Exercise directions - Can you turn the lines of the material, starting with the line containing "Leave a comment" and going on through the line containing "MEET OUR TEAM", into a JSON list of strings with one string per line, leaving out blank lines and the pictures?

Data extracts -

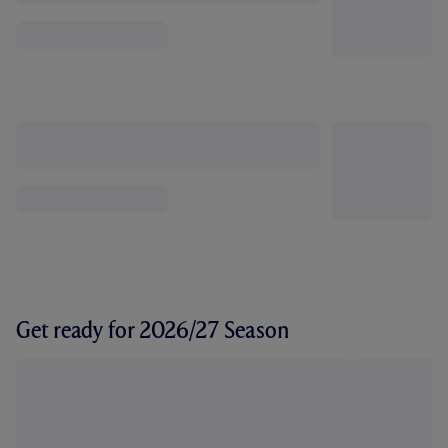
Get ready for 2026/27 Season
--
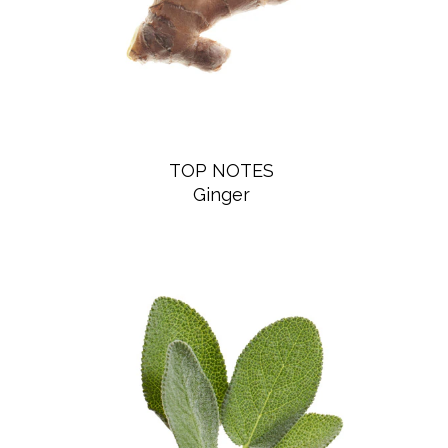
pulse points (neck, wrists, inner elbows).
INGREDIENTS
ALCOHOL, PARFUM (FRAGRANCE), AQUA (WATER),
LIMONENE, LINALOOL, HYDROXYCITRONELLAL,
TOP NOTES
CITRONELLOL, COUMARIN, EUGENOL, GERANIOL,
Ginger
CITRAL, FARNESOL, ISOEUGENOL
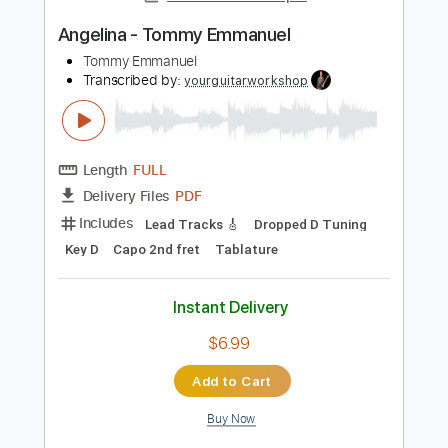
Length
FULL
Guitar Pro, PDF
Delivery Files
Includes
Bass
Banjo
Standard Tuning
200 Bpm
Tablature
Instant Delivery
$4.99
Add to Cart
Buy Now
--
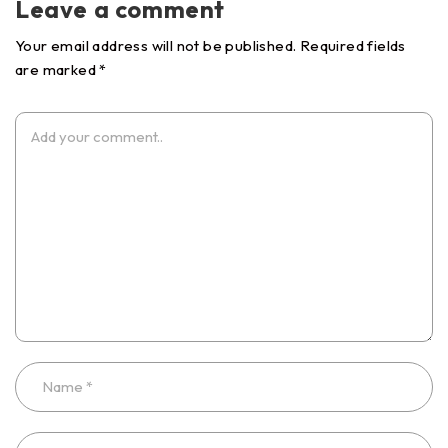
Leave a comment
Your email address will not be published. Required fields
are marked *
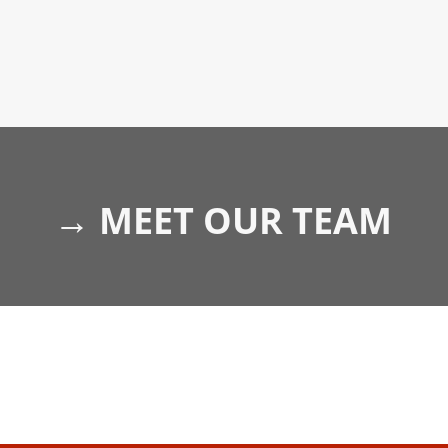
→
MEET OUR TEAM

Answer area -
[
  "Leave a comment",
  "Your email address will not be published. Required fields",
  "are marked *",
  "→",
  "MEET OUR TEAM"
]